EXERCISE OBJECTIVE: Down to the last line, reproduce the records exactly.

THE DATA:
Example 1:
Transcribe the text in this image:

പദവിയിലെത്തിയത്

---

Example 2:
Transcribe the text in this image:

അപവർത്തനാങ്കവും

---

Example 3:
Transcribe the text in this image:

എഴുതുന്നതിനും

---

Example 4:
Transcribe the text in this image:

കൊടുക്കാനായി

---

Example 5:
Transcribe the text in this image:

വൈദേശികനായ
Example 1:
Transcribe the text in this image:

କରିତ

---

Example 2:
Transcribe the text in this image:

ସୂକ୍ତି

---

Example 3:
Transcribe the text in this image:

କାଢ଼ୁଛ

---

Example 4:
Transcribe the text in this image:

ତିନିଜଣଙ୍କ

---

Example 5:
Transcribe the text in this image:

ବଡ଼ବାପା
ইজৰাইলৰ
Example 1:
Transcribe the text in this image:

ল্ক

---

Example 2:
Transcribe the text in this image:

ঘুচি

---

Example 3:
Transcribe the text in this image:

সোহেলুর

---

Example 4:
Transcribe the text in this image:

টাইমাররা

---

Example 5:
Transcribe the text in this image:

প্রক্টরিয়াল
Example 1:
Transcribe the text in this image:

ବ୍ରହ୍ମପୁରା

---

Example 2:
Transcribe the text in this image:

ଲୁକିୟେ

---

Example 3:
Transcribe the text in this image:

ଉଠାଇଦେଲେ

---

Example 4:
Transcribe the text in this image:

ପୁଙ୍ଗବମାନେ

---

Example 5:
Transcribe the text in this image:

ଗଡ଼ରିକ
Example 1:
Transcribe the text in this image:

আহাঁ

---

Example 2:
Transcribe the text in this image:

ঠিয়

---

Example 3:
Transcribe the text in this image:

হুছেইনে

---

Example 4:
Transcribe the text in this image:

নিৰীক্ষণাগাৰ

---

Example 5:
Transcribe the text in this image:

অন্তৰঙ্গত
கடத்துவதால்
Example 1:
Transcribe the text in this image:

THE COMPLETED TASK:
Example 1:
Transcribe the text in this image:

പദവിയിലെത്തിയത്

---

Example 2:
Transcribe the text in this image:

അപവർത്തനാങ്കവും

---

Example 3:
Transcribe the text in this image:

എഴുതുന്നതിനും

---

Example 4:
Transcribe the text in this image:

കൊടുക്കാനായി

---

Example 5:
Transcribe the text in this image:

വൈദേശികനായ
Example 1:
Transcribe the text in this image:

କରିତ

---

Example 2:
Transcribe the text in this image:

ସୂକ୍ତି

---

Example 3:
Transcribe the text in this image:

କାଢ଼ୁଛ

---

Example 4:
Transcribe the text in this image:

ତିନିଜଣଙ୍କ

---

Example 5:
Transcribe the text in this image:

ବଡ଼ବାପା
ইজৰাইলৰ
Example 1:
Transcribe the text in this image:

ল্ক

---

Example 2:
Transcribe the text in this image:

ঘুচি

---

Example 3:
Transcribe the text in this image:

সোহেলুর

---

Example 4:
Transcribe the text in this image:

টাইমাররা

---

Example 5:
Transcribe the text in this image:

প্রক্টরিয়াল
Example 1:
Transcribe the text in this image:

ବ୍ରହ୍ମପୁରା

---

Example 2:
Transcribe the text in this image:

ଲୁକିୟେ

---

Example 3:
Transcribe the text in this image:

ଉଠାଇଦେଲେ

---

Example 4:
Transcribe the text in this image:

ପୁଙ୍ଗବମାନେ

---

Example 5:
Transcribe the text in this image:

ଗଡ଼ରିକ
Example 1:
Transcribe the text in this image:

আহাঁ

---

Example 2:
Transcribe the text in this image:

ঠিয়

---

Example 3:
Transcribe the text in this image:

হুছেইনে

---

Example 4:
Transcribe the text in this image:

নিৰীক্ষণাগাৰ

---

Example 5:
Transcribe the text in this image:

অন্তৰঙ্গত
கடத்துவதால்
Example 1:
Transcribe the text in this image:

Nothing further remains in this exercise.